Foram 7 saltos até a quebra do record, no primeiro dia fizemos 5 saltos. No primeiro salto do record eu estava muiiito nervoso, e então pratico técnicas de respiração que me ajudaram a relaxar e me concentrar. Eu estava me sentindo muito preparado, foram anos treinando para estar ali. Com o passar dos saltos fui ficando menos nervoso. Na terça-feira o dia amanheceu com o tempo fechado, ficamos a manhã toda no chão aguardando uma janela. Fomos liberados para sair da área e almoçar fora, estávamos almoçando e recebemos uma ligação que o tempo estava abrindo e que deveríamos retornar para área imediatamente, chegamos na área brifamos e fizemos um salto. Segundo salto do dia, 7° do record, umas nuvens se formaram e os pilotos disseram que talvez não conseguiríamos ir a 16.000 pés, ficamos na indecisão se íamos subir ou não, a hora foi ficando mais apertada pois o sol já estava se pondo e recebemos a informação que íamos subir. Foi exatamente nesse salto que fechamos o record, já na separação eu vi umas comemorações e naveguei ainda sem saber se realmente havíamos conseguido, no pouso eu pego a confirmação com o PP e o Roni e ai foi só emoção, gritaria, choro, beijos e abraços.

Fonte: Gustavo Ribeiro (Mandjah)

O record foi muito especial, mas o caminho até ele é que foi muito mais especial, a jornada deve ser sempre maior que o objetivo, são frações de segundos, milésimos que fazem um record mas o que os recordistas mais se orgulham e comentam é sobre a jornada que os levou até ali.
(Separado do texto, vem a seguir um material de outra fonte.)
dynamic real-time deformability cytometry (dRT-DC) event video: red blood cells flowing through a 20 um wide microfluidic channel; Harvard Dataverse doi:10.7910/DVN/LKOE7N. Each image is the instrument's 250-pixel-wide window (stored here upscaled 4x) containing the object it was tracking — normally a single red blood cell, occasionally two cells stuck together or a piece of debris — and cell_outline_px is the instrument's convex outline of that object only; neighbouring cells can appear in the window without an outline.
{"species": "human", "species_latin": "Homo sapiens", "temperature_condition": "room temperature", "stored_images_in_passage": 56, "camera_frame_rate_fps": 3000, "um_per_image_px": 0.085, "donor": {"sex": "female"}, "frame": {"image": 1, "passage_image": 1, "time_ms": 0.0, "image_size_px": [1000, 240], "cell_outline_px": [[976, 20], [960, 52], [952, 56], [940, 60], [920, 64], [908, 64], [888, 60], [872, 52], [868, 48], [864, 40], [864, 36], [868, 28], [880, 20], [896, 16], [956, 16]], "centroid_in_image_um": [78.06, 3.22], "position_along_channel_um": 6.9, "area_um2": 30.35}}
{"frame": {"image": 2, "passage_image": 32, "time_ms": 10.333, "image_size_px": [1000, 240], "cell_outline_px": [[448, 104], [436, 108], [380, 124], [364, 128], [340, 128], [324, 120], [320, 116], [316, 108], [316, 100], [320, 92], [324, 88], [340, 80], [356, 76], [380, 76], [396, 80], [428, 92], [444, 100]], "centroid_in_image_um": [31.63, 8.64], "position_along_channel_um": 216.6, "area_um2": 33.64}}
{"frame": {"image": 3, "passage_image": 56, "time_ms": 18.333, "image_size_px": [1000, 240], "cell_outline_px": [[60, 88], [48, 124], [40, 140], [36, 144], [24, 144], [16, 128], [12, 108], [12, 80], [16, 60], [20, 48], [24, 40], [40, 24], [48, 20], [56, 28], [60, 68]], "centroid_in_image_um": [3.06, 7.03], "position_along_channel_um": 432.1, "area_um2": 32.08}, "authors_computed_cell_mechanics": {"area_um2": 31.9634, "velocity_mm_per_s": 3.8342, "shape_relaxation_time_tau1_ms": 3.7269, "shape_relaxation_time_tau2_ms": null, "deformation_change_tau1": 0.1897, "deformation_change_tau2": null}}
Eu agradeço a todo o grupo de amigos que fizeram parte desse momento muito especial, todos focados e ao mesmo tempo descontraídos fizeram acontecer. Meus parabéns a organização que vem se aprimorando cada vez mais e conduziram com maestria o record. A todo o staff de pilotos, dobradores, manifesto e expectadores/torcedores que nos deram muito suporte.

“A vontade de se preparar deve ser maior que a vontade de vencer.” Bernardinho

Dicas para se tornar um recordista de Head Down:

– Respeite a ordem de progressão, aprenda o voo como um todo. Aprenda a voar belly fly, sit fly, ângulo de barriga e especialmente de costas para então se dedicar ao Head Down.
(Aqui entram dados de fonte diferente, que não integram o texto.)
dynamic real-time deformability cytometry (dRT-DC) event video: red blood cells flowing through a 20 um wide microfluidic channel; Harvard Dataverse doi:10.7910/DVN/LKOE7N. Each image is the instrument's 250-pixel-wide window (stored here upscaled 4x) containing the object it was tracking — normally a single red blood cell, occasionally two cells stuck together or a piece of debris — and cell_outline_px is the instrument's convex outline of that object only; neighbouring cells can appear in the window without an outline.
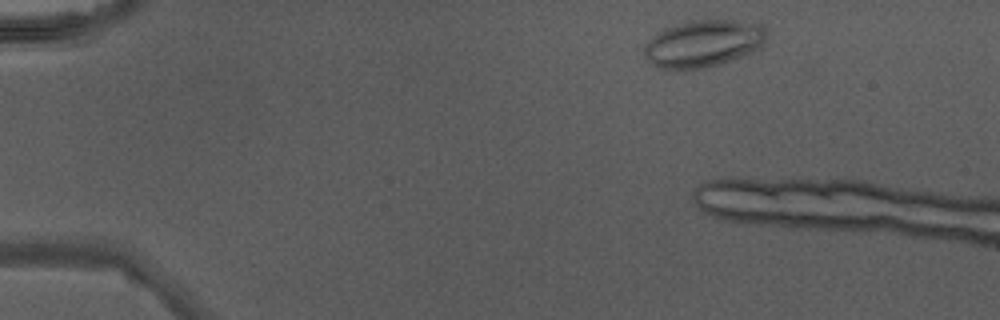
{"species": "Egyptian fruit bat (a non-hibernating species)", "species_latin": "Rousettus aegyptiacus", "temperature_condition": "warm", "stored_images_in_passage": 7, "camera_frame_rate_fps": 3000, "um_per_image_px": 0.085, "animal": {"sex": "male"}, "frame": {"image": 1, "passage_image": 3, "time_ms": 0.667, "image_size_px": [1000, 320], "cell_outline_px": [[768, 36], [760, 48], [744, 56], [704, 68], [656, 68], [644, 56], [644, 44], [656, 32], [664, 28], [676, 24], [696, 20], [736, 20], [760, 24], [764, 28]], "centroid_in_image_um": [59.78, 3.69], "position_along_channel_um": 25.2, "area_um2": 33.58}}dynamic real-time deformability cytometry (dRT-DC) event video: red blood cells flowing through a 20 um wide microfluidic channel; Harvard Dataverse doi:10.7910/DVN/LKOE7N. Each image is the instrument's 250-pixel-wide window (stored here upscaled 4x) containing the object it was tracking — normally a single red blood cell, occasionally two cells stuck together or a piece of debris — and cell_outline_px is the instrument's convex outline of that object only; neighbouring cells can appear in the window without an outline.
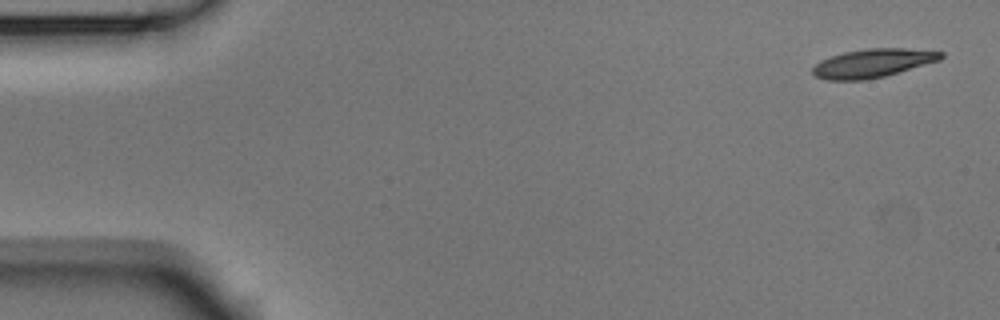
{"species": "Egyptian fruit bat (a non-hibernating species)", "species_latin": "Rousettus aegyptiacus", "temperature_condition": "room temperature", "stored_images_in_passage": 4, "camera_frame_rate_fps": 3000, "um_per_image_px": 0.085, "animal": {"sex": "male"}, "frame": {"image": 1, "passage_image": 1, "time_ms": 0.0, "image_size_px": [1000, 320], "cell_outline_px": [[944, 56], [940, 60], [884, 76], [864, 80], [828, 80], [816, 76], [812, 72], [812, 68], [820, 60], [844, 52], [868, 48], [904, 48], [944, 52]], "centroid_in_image_um": [74.18, 5.36], "position_along_channel_um": 10.8, "area_um2": 21.15}}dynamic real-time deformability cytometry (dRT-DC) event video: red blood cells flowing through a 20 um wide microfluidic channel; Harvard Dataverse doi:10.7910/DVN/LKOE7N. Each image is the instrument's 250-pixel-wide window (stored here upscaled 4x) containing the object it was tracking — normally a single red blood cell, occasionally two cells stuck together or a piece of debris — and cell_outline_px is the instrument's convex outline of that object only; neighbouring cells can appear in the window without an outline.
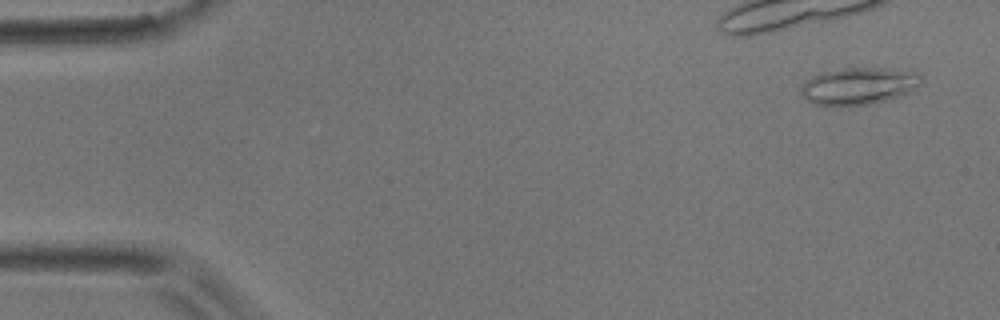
{"species": "common noctule bat (a hibernating species)", "species_latin": "Nyctalus noctula", "temperature_condition": "room temperature", "stored_images_in_passage": 17, "camera_frame_rate_fps": 3000, "um_per_image_px": 0.085, "animal": {"sex": "male", "body_mass_g": 17.9}, "frame": {"image": 1, "passage_image": 3, "time_ms": 0.667, "image_size_px": [1000, 320], "cell_outline_px": [[924, 80], [916, 88], [900, 96], [868, 104], [840, 108], [816, 104], [808, 100], [800, 92], [800, 88], [812, 76], [820, 72], [844, 68], [888, 68], [920, 72]], "centroid_in_image_um": [73.01, 7.31], "position_along_channel_um": 12.0, "area_um2": 26.36}}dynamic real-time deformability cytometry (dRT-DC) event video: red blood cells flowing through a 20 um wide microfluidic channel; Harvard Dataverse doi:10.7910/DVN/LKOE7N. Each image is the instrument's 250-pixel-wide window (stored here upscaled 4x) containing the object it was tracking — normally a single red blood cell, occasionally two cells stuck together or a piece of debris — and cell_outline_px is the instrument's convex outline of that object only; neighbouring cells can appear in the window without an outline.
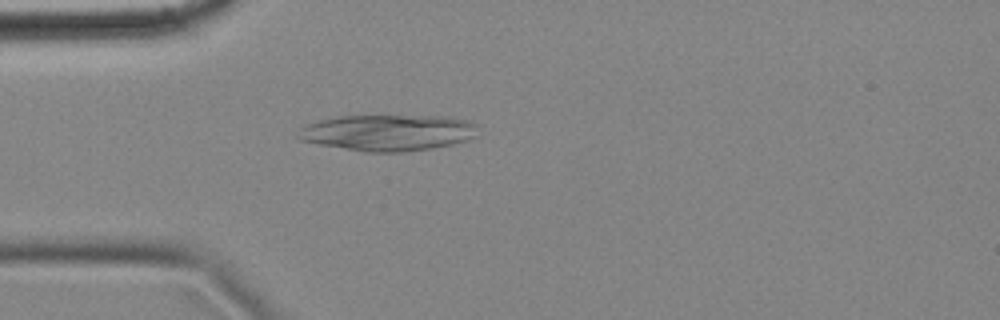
{"species": "common noctule bat (a hibernating species)", "species_latin": "Nyctalus noctula", "temperature_condition": "cold", "stored_images_in_passage": 3, "camera_frame_rate_fps": 3000, "um_per_image_px": 0.085, "animal": {"sex": "female", "body_mass_g": 18.4}, "frame": {"image": 1, "passage_image": 3, "time_ms": 0.667, "image_size_px": [1000, 320], "cell_outline_px": [[480, 136], [468, 140], [452, 144], [432, 148], [404, 152], [364, 152], [320, 144], [300, 140], [296, 136], [300, 128], [304, 124], [316, 120], [336, 116], [448, 116], [472, 120], [476, 124]], "centroid_in_image_um": [33.02, 11.26], "position_along_channel_um": 52.0, "area_um2": 38.61}}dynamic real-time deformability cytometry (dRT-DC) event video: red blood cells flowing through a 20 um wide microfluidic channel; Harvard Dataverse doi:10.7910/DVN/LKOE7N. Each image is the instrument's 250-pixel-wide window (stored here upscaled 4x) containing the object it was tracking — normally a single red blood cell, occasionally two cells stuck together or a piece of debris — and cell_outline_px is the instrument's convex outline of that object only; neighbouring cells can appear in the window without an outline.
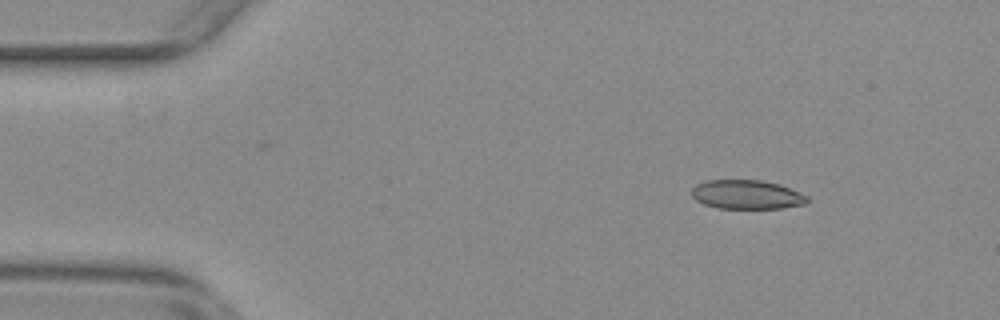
{"species": "common noctule bat (a hibernating species)", "species_latin": "Nyctalus noctula", "temperature_condition": "warm", "stored_images_in_passage": 55, "camera_frame_rate_fps": 3000, "um_per_image_px": 0.085, "animal": {"sex": "female", "body_mass_g": 29.2, "forearm_length_mm": 56.3}, "frame": {"image": 1, "passage_image": 7, "time_ms": 2.0, "image_size_px": [1000, 320], "cell_outline_px": [[808, 204], [780, 208], [716, 208], [704, 204], [696, 200], [692, 196], [692, 188], [696, 184], [708, 180], [760, 180], [780, 184], [800, 192], [808, 196]], "centroid_in_image_um": [63.49, 16.54], "position_along_channel_um": 21.5, "area_um2": 19.65}}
– Busque treinar no túnel, não é regra, mas vai cortar caminho e é uma excelente ferramenta que não deve ser descartada.

– Dedique-se aos treinos, quanto mais você treinar mais preparado vai estar e isso vai ajudar muito em um momento decisivo.

– Aprenda técnicas de respiração e meditação que lhe trarão mais tranquilidade e reduzem a ansiedade.

– Como tudo na vida leva tempo, é muito pouco provável que você seja um recordista da noite para o dia. Ser recordista exige dedicação, foco, persistência e resiliência. Acredite no seu sonho e vá atrás, never give up.

Fonte: Organização do record brasileiro de head down 2021

Vocabulário:

– Base: é a peça central de uma formação, o núcleo, o alicerce. Sem uma base não tem formação e por consequência não tem record. A partir da base que a formação vai sendo construída. A regra é que os melhores flyers e mais pesados voem na base.

– First stinger: São os primeiros a griparem na base, eles precisam ser rápidos e precisam absorver os impactos da formação sem transferir a energia para base.

– Second stinger: Gripam nos first stingers, precisam ser muito bom flyers.

– Pod closer: Eles são responsáveis por fechar o pod gripando nos second stingers, devem ser excelentes flyers a fim de garantir assimetria no pod.

– Stinger: Gripam no pod depois que ele está formado, precisam ser muito pacientes e rápidos pois devem aguardar primeiro o pod fechar para então fazer o grip.

Pod: é a formação composta de 5 flyers que se forma atrás da base, dependendo do número de participantes no record vão sendo construídos um pod atrás do outro.

Diver: Sai do avião depois da base e precisa dar um mergulho em direção a base.

Floater: Sai do avião antes da base e precisa flutuar, aguardando até que a base chegue neles.